Don’t you dare judge my school, its aspirations and the learning that takes place within it, solely by a number assigned to it on a piece of paper.


Teachers alone will not change this world

This blog post started as an NPQSL thinkpiece response to the NCSL's 'The Light is Worth the Candle' - hence the citations which I've left in to sound 'like brainy and stuff'. Anyway, the thinkpiece is a fab, optimistic piece it's well worth getting your hands on, but it left me feeling a little like Atlas: the world on my shoulders. Note: I've adapted it a little to try to help it make it a bit more sense without reading the original stimulus...

Education has practical and moral benefits: it has “positive effects on health and wellbeing” (Ross 1999) and “reduces the risk of poor mental health” (Feinstein et al 2006), but also has the ability to “create the kind of society that reflects and sustains what we believe to be good human relationships.” For those of us working in education, this is clearly aligned to the moral purpose with which we approach our jobs. From mentoring individual students to whole school professional development to improve the quality of teaching, this sense of commitment to a worthwhile endeavour is important in sustaining us in what is an increasingly challenging profession.

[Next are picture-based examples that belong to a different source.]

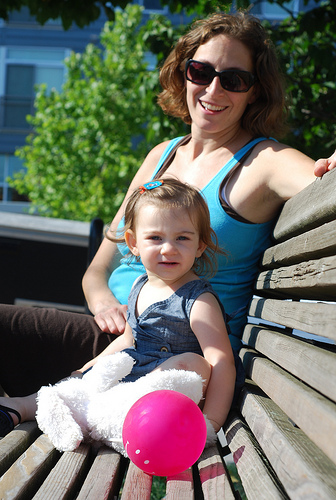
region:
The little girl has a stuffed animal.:
[35, 169, 236, 486]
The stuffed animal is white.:
[20, 343, 222, 474]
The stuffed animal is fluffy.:
[27, 344, 211, 482]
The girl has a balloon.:
[107, 377, 224, 486]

“Most would agree that a young person’s attainments, health and wellbeing should not to any large degree be determined by his or her parents’ income”. I too find the persistence of the achievement gap between disadvantaged students and their peers extremely concerning, not least in the context of my own school. It seems logical that here will be ‘private, social and economic returns’ if the gap is closed, but also agree that this is fundamentally a moral issue or fairness and equality.

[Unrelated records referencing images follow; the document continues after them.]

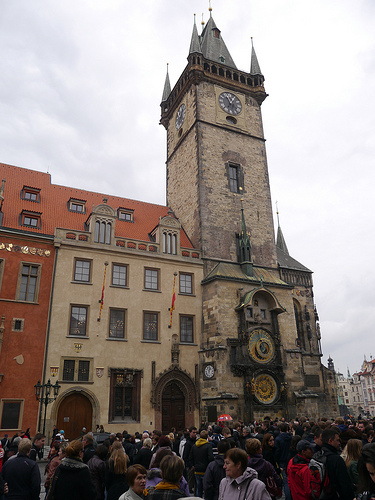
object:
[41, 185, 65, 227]
tiles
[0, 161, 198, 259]
roof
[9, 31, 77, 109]
clouds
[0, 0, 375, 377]
sky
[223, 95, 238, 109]
clock face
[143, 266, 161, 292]
window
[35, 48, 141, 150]
clouds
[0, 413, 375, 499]
crowd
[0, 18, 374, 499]
scene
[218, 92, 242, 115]
clock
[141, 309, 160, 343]
window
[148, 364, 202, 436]
doorway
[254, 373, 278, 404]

Dyson, Goldrick, Jones and Kerr (2010) highlight that education “All too often, instead of equalising life chances… reproduces existing advantages and disadvantages”. The most recent Teach First advert did a good job of communicating the emotive nature of this achievement gap, calling it “an epidemic and national scandal”. However, despite also acknowledging that this is a “multi-layered problem” it is my opinion that Teach First here falls into the trap of presenting their initiative as one of the ‘silver bullets’ that has the power to bring about significant change. If this achievement gap has “persisted across more than a century of public health and education provision” then I do not believe that teaching initiatives alone can reverse this trend in any more than a localised and/or temporary context whilst such inequalities persist in wider society. The more cynical may even say that scapegoating educators as the solution to this societal issue is a convenience for a government in which the gap between the richest and poorest in society has been a significant issue.

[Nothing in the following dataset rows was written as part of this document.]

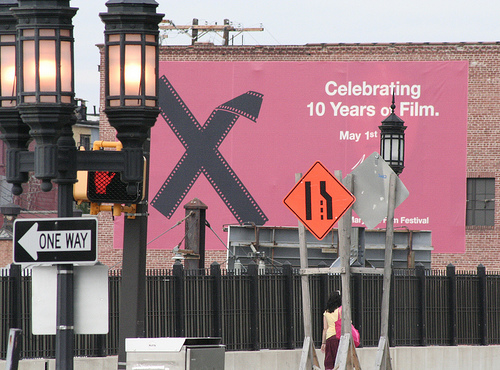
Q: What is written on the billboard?
A: Celebrating 10 years of film.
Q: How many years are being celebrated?
A: Ten.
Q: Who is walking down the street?
A: A lady.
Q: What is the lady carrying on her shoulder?
A: A bag.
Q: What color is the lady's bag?
A: Pink.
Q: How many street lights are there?
A: Four.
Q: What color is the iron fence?
A: Black.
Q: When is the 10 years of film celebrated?
A: On May 1st.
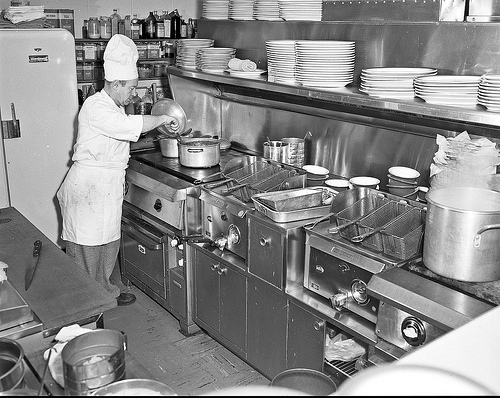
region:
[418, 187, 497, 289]
large silver stock pot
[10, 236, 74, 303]
silver and black cutting knife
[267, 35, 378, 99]
stack of dinner plates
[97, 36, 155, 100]
white folded chef hat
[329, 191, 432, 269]
three frying trays near fryer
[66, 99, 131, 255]
white shirt and apron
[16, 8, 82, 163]
white colored fridge wth round edge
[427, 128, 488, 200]
baskets with parchment paper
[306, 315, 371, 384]
open slide door under fryer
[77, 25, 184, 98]
shelves of seasonings and cooking items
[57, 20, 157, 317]
A chef standing in a kitchen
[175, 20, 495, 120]
Dishes stacked on the shelf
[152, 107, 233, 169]
A pot of soup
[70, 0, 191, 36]
Spices and ingredients for a recipe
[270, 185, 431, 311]
A deep frier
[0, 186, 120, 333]
A knife on a cutting board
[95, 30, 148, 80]
The chef's hat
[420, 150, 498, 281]
A big pot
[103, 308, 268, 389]
The floor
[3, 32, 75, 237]
A fridge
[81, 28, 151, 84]
A chef's hat on his head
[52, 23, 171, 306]
A chef in the kitchen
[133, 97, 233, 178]
A chef cooking in the kitchen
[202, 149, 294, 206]
A set of three deep fryer baskets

If nothing else, then the thinkpiece reaffirmed my own commitment to the comprehensive state school system. As it notes, in the historical tripartite school system “comparatively few children from working-class families were going to the grammar schools”. In this context, the current government’s reaffirmation of the grammar schools is troubling. Similarly, the diversification of British schooling through Academies, free schools etc. would seem to raise concerns that, rather than providing equality of opportunity, educational reform is in fact creating a plethora of varying opportunities and experiences.

In conclusion, when it comes to narrowing the gap in achievement, school leaders may well need to focus on their own localised contexts, celebrating ‘small wins’ where gaps narrow and accepting that any wider whole scale shift towards true equality is in the hands of politicians and wider socio-economic systems. Teachers alone will not change this world.